• [TASK INPUTS]:
--

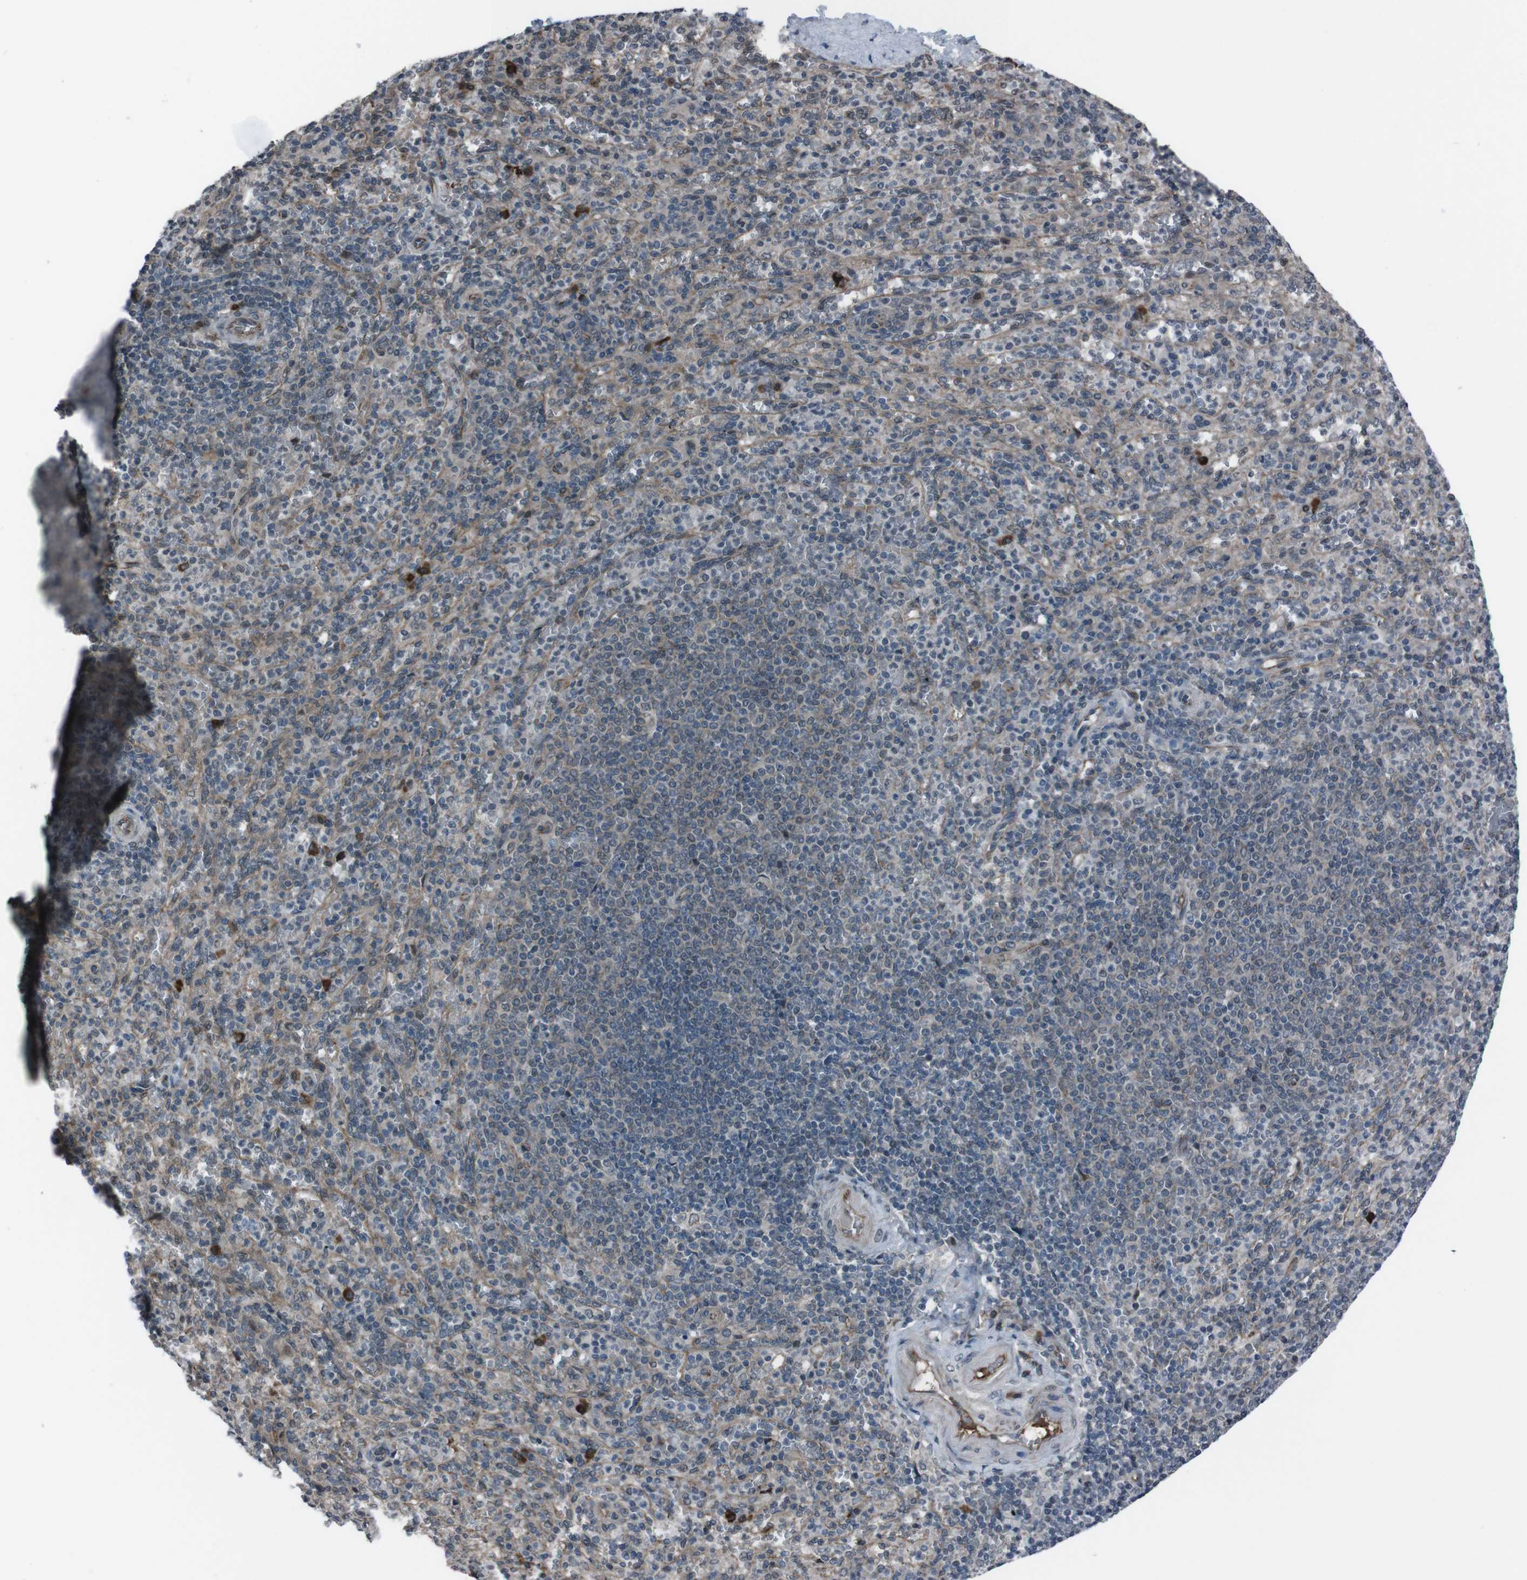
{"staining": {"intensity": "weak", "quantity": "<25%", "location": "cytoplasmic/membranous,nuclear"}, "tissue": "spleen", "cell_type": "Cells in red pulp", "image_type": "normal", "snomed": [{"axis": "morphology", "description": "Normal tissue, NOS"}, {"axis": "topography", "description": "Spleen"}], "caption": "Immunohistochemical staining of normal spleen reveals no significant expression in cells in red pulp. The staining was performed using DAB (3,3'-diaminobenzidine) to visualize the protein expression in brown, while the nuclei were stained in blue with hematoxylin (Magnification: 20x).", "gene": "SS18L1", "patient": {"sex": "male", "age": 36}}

--

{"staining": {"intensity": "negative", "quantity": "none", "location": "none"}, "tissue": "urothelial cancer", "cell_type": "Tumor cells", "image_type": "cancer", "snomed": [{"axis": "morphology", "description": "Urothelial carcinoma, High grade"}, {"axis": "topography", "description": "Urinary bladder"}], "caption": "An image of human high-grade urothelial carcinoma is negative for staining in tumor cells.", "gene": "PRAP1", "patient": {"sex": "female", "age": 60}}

--

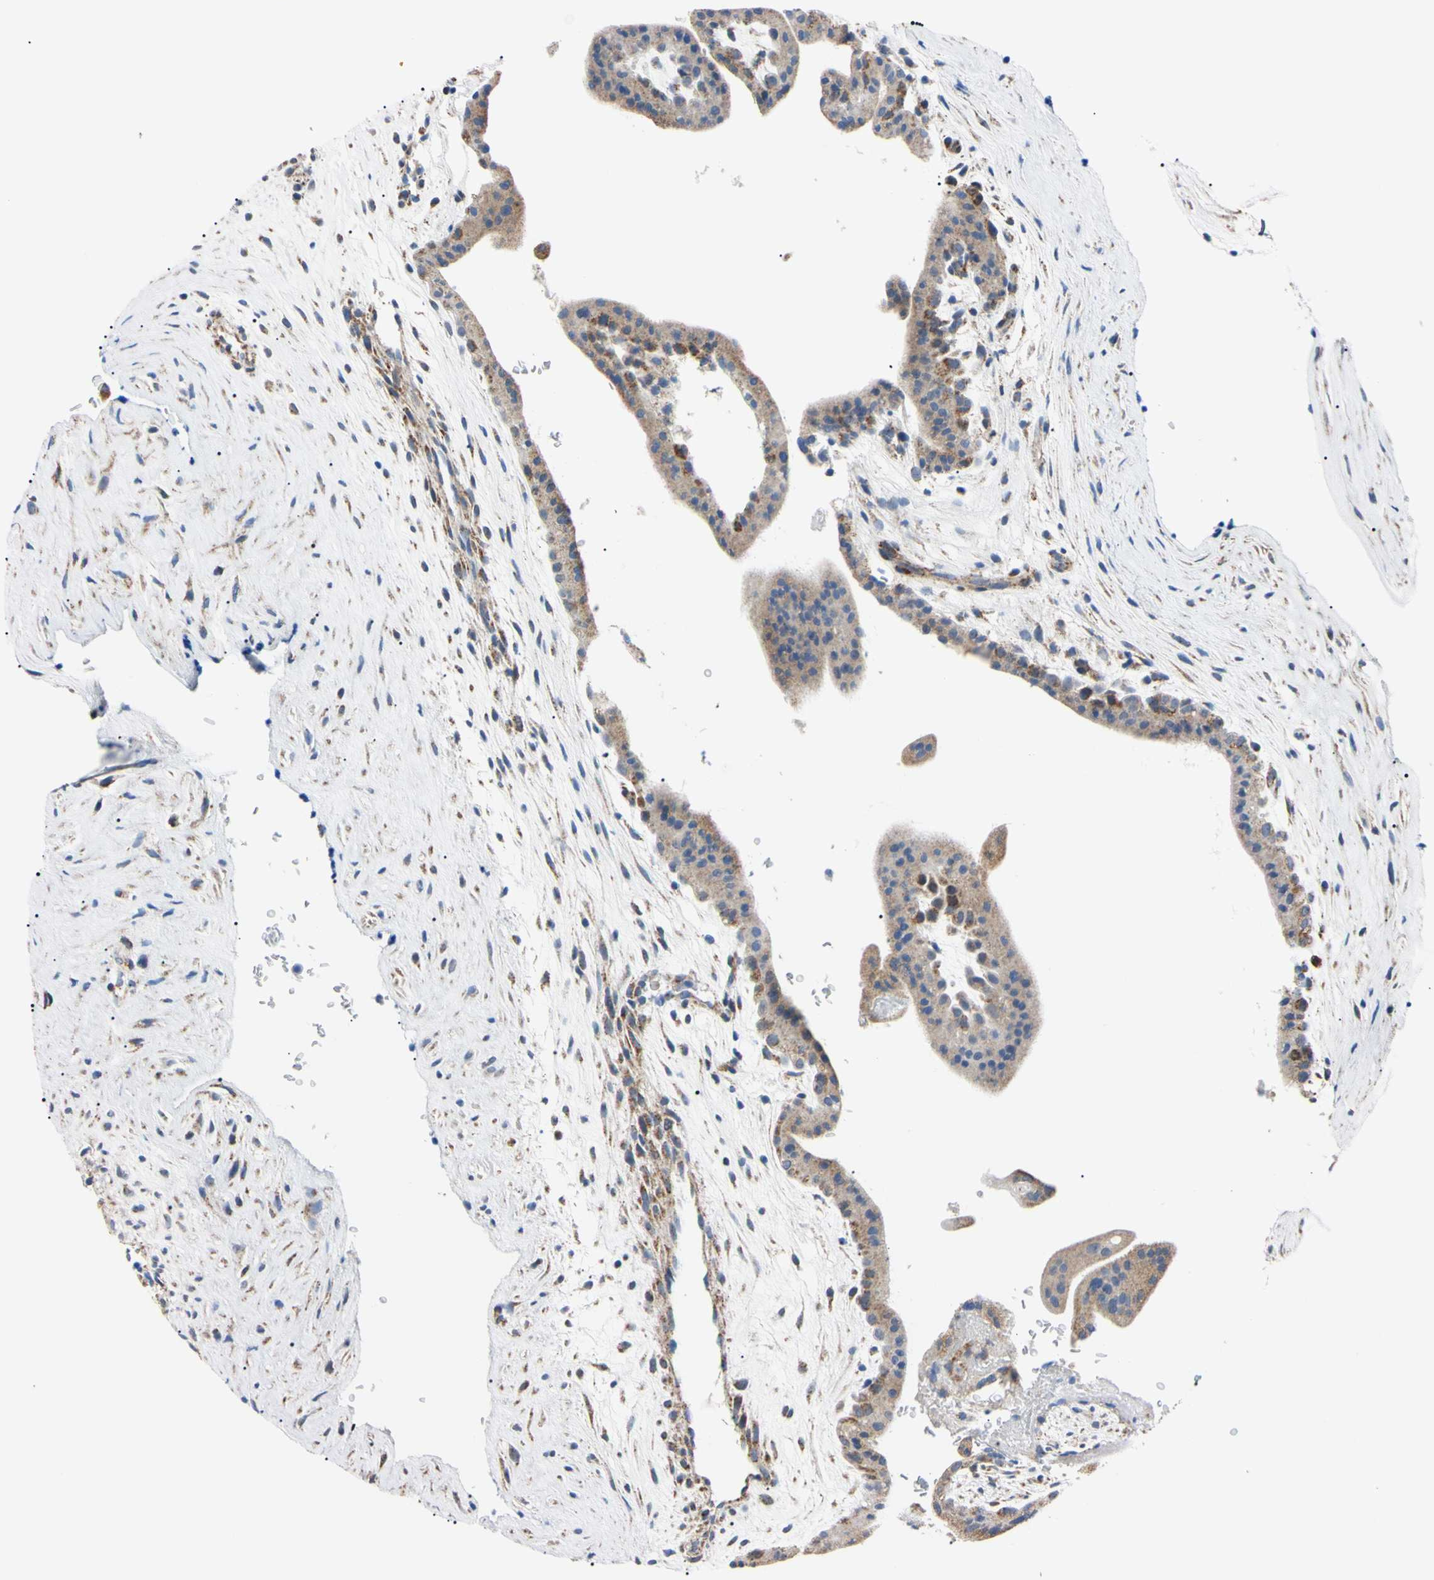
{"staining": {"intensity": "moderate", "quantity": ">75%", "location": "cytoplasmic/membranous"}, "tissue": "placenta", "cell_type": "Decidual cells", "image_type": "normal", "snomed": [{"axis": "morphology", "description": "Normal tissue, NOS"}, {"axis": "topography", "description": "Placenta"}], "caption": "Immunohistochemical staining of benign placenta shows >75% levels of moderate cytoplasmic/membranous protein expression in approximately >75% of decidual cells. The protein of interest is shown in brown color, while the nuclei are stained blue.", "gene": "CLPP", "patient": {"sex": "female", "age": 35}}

--

• [PROBLEM]: Could you report every line of the material that contains the string "female"?

• [SOLUTION TO THIS EXERCISE]:
{"staining": {"intensity": "negative", "quantity": "none", "location": "none"}, "tissue": "urothelial cancer", "cell_type": "Tumor cells", "image_type": "cancer", "snomed": [{"axis": "morphology", "description": "Urothelial carcinoma, High grade"}, {"axis": "topography", "description": "Urinary bladder"}], "caption": "An image of human high-grade urothelial carcinoma is negative for staining in tumor cells.", "gene": "PRAP1", "patient": {"sex": "female", "age": 60}}
{"staining": {"intensity": "moderate", "quantity": ">75%", "location": "cytoplasmic/membranous"}, "tissue": "placenta", "cell_type": "Decidual cells", "image_type": "normal", "snomed": [{"axis": "morphology", "description": "Normal tissue, NOS"}, {"axis": "topography", "description": "Placenta"}], "caption": "Immunohistochemical staining of benign placenta shows >75% levels of moderate cytoplasmic/membranous protein expression in approximately >75% of decidual cells. The protein of interest is shown in brown color, while the nuclei are stained blue.", "gene": "CLPP", "patient": {"sex": "female", "age": 35}}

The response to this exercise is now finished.